BEGIN SOURCE DATA

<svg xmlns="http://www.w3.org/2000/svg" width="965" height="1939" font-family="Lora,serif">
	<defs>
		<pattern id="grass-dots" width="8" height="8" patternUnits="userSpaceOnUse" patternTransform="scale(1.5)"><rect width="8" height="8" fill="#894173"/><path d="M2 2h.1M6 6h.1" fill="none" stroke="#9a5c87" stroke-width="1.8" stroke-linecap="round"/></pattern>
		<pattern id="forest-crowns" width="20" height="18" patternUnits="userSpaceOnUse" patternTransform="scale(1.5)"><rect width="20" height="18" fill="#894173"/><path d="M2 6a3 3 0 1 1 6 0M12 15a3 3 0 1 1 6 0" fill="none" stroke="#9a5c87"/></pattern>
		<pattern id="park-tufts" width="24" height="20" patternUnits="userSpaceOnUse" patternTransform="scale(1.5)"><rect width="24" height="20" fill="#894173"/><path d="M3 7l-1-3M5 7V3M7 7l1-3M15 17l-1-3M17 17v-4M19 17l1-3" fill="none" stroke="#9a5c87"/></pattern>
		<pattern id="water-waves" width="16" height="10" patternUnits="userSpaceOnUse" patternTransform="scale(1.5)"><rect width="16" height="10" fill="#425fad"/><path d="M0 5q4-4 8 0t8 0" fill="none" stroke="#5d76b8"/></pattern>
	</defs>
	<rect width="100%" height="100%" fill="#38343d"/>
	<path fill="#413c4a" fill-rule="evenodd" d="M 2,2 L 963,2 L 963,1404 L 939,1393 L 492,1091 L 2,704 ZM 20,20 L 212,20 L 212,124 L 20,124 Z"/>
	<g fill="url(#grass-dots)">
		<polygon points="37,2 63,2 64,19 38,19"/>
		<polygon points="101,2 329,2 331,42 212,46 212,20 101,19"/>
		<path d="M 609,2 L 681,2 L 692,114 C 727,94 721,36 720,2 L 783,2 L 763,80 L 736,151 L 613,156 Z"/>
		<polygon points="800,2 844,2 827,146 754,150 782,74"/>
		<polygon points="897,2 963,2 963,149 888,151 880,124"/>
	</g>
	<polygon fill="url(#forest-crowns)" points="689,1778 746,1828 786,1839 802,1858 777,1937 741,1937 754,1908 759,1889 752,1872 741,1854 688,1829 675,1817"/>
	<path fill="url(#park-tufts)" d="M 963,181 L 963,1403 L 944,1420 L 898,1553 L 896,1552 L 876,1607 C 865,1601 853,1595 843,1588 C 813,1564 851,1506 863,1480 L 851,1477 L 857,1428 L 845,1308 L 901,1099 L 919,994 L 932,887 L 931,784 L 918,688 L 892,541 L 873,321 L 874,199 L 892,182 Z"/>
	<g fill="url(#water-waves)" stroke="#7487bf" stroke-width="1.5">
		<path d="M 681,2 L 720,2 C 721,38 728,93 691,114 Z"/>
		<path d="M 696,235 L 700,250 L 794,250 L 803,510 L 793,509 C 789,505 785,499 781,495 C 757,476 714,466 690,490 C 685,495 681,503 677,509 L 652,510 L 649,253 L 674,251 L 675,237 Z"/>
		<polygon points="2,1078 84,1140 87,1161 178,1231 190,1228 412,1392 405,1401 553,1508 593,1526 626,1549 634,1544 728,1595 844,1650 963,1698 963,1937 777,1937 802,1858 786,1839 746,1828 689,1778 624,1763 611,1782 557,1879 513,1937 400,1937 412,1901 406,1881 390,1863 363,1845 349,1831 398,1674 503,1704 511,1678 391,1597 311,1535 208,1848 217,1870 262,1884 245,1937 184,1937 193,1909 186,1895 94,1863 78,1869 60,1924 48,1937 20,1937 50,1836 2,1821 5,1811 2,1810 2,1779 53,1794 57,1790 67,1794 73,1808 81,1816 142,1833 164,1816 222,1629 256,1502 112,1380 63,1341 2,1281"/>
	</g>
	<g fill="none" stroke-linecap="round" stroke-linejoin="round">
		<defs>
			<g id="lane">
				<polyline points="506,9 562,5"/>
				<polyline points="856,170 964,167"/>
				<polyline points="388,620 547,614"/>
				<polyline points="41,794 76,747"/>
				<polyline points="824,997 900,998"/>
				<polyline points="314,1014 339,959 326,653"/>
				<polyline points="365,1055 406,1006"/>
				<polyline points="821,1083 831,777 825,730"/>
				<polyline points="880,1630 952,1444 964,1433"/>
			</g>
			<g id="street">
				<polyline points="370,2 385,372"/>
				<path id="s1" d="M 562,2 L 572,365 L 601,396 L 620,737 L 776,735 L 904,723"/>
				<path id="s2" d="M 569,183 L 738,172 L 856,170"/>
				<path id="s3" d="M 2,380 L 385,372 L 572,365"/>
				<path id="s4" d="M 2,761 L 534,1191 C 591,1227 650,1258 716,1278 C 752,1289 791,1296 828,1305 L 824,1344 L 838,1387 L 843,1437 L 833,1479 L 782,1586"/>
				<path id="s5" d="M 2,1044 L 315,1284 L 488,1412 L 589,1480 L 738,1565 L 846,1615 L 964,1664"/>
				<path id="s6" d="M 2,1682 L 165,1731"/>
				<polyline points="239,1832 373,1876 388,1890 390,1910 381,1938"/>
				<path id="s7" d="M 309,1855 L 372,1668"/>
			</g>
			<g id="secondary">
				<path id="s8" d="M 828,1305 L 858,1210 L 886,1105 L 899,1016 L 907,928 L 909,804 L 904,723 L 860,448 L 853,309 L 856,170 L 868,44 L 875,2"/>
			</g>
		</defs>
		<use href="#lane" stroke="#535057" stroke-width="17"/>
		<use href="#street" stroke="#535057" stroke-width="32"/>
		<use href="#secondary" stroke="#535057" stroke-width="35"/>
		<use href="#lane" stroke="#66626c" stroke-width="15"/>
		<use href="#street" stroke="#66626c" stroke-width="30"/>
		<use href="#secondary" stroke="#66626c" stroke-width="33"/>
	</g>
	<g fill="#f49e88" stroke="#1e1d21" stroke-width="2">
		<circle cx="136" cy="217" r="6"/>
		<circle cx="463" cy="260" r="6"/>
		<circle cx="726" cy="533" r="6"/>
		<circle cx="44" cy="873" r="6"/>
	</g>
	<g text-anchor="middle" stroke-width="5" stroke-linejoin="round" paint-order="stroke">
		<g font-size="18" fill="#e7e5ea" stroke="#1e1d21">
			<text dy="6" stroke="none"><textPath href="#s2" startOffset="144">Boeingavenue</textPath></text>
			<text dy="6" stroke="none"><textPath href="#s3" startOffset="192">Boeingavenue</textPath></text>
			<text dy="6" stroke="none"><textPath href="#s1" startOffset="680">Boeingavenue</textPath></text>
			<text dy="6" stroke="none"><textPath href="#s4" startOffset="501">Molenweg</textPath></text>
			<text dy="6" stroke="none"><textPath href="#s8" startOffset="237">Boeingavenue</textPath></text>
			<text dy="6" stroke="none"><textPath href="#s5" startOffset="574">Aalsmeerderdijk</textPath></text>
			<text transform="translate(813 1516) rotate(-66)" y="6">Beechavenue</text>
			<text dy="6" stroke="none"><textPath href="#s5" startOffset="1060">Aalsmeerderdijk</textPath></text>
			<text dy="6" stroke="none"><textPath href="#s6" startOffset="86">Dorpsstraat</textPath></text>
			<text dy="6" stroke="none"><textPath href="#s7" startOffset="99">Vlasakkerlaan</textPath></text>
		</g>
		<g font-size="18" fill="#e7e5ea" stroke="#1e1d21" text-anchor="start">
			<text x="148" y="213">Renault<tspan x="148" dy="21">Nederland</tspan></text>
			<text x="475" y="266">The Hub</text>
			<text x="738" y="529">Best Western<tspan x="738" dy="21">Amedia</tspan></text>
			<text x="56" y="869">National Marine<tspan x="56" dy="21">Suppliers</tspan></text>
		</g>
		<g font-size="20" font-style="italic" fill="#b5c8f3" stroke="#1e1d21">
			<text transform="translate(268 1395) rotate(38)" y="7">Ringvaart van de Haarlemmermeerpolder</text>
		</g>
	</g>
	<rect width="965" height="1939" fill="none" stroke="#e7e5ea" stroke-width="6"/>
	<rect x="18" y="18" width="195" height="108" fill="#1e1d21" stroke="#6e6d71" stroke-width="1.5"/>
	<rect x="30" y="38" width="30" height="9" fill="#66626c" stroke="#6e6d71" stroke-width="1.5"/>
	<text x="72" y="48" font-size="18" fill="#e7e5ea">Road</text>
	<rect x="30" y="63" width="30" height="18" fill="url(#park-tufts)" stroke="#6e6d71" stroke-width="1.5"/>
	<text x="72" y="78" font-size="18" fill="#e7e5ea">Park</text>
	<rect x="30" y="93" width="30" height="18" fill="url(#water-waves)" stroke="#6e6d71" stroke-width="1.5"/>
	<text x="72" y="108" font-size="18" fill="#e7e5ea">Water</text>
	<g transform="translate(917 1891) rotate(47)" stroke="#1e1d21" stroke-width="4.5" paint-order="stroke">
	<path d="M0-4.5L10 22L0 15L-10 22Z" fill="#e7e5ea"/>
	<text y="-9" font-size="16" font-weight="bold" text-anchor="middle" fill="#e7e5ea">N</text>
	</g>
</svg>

END SOURCE DATA

Where in the entries does the word "linejoin" occur? Copy out each line that has it.

	<g fill="none" stroke-linecap="round" stroke-linejoin="round">
	<g text-anchor="middle" stroke-width="5" stroke-linejoin="round" paint-order="stroke">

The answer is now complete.